Thermoelectric material is world's best at converting heat waste to electricity
Northwestern University scientists have developed a thermoelectric material that is the best in the world at converting waste heat to electricity. This is very good news once you realize nearly two-thirds of energy input is lost as waste heat.
The material could signify a paradigm shift. The inefficiency of current thermoelectric materials has limited their commercial use. Now, with a very environmentally stable material that is expected to convert 15 to 20% of waste heat to useful electricity, thermoelectrics could see more widespread adoption by industry.
Possible areas of application include the automobile industry (much of gasoline's potential energy goes out a vehicle's tailpipe), heavy manufacturing industries (such as glass and brick making, refineries, coal- and gas-fired power plants), and places were large combustion engines operate continuously (such as in large ships and tankers).

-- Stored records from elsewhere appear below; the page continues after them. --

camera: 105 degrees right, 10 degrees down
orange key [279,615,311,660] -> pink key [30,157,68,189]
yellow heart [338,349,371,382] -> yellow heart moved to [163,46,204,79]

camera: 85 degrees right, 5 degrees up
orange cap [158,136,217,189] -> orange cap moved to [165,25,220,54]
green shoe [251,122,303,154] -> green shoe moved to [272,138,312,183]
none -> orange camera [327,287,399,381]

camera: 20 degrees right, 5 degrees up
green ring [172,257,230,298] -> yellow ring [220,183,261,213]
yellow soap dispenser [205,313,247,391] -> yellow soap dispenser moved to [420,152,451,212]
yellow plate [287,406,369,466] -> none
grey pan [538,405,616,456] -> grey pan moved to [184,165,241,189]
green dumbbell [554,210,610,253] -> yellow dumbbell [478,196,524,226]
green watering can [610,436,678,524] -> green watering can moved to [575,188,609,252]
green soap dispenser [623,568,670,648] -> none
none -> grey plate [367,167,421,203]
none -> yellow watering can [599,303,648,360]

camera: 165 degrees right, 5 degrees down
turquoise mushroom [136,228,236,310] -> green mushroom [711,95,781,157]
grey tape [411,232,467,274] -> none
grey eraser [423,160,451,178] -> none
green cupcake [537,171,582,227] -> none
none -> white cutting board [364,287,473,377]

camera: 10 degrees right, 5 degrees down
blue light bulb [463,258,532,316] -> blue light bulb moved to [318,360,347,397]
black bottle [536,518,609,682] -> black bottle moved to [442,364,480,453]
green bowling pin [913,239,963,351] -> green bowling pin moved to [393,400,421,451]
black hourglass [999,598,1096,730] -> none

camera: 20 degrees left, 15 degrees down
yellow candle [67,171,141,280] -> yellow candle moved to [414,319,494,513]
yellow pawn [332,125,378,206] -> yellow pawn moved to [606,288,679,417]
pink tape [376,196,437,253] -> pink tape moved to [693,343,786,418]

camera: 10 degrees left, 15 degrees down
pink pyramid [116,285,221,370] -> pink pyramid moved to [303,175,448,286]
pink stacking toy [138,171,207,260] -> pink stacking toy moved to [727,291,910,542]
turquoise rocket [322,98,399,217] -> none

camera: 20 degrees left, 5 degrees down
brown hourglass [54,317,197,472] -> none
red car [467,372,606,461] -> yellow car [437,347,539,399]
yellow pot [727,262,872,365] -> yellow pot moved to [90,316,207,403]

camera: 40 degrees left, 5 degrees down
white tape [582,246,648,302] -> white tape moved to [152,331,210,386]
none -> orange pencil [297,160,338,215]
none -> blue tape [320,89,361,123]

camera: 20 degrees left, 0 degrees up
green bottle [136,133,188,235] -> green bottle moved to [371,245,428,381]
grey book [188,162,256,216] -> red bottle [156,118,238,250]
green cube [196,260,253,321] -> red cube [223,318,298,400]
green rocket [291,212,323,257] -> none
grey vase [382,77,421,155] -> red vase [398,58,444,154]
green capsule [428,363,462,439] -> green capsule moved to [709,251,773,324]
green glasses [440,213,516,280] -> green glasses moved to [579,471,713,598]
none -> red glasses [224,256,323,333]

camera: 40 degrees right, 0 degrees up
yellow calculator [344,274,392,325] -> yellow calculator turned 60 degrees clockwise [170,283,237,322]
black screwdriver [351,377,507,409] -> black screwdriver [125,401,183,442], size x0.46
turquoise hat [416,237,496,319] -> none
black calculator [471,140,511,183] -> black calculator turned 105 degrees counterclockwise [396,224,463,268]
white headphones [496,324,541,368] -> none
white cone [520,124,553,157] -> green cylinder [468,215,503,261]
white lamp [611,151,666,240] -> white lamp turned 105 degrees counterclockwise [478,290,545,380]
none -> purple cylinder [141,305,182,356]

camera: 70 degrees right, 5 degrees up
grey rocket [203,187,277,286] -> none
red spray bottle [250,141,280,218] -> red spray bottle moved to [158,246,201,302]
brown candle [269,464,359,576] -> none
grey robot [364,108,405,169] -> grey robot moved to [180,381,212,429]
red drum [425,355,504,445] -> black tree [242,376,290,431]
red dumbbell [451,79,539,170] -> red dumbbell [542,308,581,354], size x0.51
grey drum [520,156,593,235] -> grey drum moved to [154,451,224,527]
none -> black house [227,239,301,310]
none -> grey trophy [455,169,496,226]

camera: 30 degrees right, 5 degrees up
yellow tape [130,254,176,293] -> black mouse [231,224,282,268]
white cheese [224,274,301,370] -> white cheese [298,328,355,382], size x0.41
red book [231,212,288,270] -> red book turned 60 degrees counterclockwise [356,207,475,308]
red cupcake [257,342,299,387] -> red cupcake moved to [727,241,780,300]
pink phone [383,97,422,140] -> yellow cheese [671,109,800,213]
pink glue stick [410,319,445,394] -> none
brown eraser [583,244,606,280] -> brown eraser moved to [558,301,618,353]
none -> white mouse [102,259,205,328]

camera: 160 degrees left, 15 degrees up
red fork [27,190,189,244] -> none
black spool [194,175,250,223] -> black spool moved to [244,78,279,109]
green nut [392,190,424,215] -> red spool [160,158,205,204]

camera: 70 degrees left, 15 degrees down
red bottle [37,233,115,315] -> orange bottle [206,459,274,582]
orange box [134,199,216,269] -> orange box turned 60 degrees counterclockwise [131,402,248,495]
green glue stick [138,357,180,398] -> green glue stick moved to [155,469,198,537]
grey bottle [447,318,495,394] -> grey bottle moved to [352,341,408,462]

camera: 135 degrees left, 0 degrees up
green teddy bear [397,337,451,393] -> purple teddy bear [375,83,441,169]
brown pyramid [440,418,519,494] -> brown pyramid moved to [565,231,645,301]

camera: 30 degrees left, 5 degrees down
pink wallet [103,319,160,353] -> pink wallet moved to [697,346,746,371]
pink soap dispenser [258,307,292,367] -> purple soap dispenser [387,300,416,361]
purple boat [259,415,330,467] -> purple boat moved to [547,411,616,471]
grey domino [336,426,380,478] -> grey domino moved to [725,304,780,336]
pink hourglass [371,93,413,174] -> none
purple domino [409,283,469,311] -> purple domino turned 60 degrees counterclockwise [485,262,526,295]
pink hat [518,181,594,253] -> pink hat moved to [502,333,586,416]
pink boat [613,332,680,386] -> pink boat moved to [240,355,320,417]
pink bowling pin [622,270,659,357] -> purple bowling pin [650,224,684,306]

Waste heat temperatures in these areas can range from 400 to 600 C (750 to 1,100 F), the sweet spot for thermoelectrics use.
The new material, based on the common semiconductor lead telluride, is the most efficient thermoelectric material known. It exhibits a thermoelectric figure of merit (so-called "ZT") of 2.2, the highest reported to date. Chemists, physicists, material scientists, and mechanical engineers at Northwestern and Michigan State University collaborated to develop the material.
The study will be published in Nature.
"Our system is the top-performing thermoelectric system at any temperature," says Mercouri G. Kanatzidis, who led the research and is a senior author of the paper. "The material can convert heat to electricity at the highest possible efficiency. At this level, there are realistic prospects for recovering high-temperature waste heat and turning it into useful energy."
Kanatzidis is Charles E. and Emma H. Morrison Professor of Chemistry in Northwestern's Weinberg College of Arts and Sciences. He also holds a joint appointment at Argonne National Laboratory.
"People often ask, what is the energy solution?" says Vinayak P. Dravid, one of Kanatzidis' close collaborators. "But there is no unique solution—it's going to be a distributed solution. Thermoelectrics is not the answer to all our energy problems, but it is an important part of the equation."
Even before the Northwestern record-setting material, thermoelectric materials were starting to get better and being tested in more applications. The Mars rover Curiosity is powered by lead telluride thermoelectrics (although it's system has a ZT of only 1, making it half as efficient as Northwestern's system), and BMW is testing thermoelectrics in its cars by harvesting heat from the exhaust system.
"Now, having a material with a ZT greater than two, we are allowed to really think big, to think outside the box," Dravid says. "This is an intellectual breakthrough."
"Improving the ZT never stops—the higher the ZT, the better," Kanatzidis says. "We would like to design even better materials and reach 2.5 or 3. We continue to have new ideas and are working to better understand the material we have."
The efficiency of waste heat conversion in thermoelectrics is governed by its figure of merit, or ZT. This number represents a ratio of electrical conductivity and thermoelectric power in the numerator (which need to be high) and thermal conductivity in the denominator (which needs to be low).
"It is hard to increase one without compromising the other," Dravid says. These contradictory requirements stalled the progress towards a higher ZT for many years, where it was stagnant at a nominal value of 1.
Kanatzidis and Dravid have pushed the ZT higher and higher in recent years by introducing nanostructures in bulk thermoelectrics. In January 2011, they published a report in Nature Chemistry of a thermoelectric material with a ZT of 1.7 at 800 K. This was the first example of using nanostructures (nanocrystals of rock-salt structured strontium telluride) in lead telluride to reduce electron scattering and increase the energy conversion efficiency of the material.
The performance of the new material reported now in Nature is nearly 30% more efficient than its predecessor. The researchers achieved this by scattering a wider spectrum of phonons, across all wavelengths, which is important in reducing thermal conductivity.
"Every time a phonon is scattered the thermal conductivity gets lower, which is what we want for increased efficiency," Kanatzidis says.
A phonon is a quantum of vibrational energy, and each has a different wavelength. When heat flows through a material, a spectrum of phonons needs to be scattered at different wavelengths (short, intermediate and long).
In this work, the researchers show that all length scales can be optimized for maximum phonon scattering with minor change in electrical conductivity. "We combined three techniques to scatter short, medium and long wavelengths all together in one material, and they all work simultaneously," Kanatzidis says. "We are the first to scatter all three at once and at the widest spectrum known. We call this a panoscopic approach that goes beyond nanostructuring."
"It's a very elegant design," Dravid says.
In particular, the researchers improved the long-wavelength scattering of phonons by controlling and tailoring the mesoscale architecture of the nanostructured thermoelectric materials. This resulted in the world record of a ZT of 2.2.
The successful approach of integrated all-length-scale scattering of phonons is applicable to all bulk thermoelectric materials, the researchers say.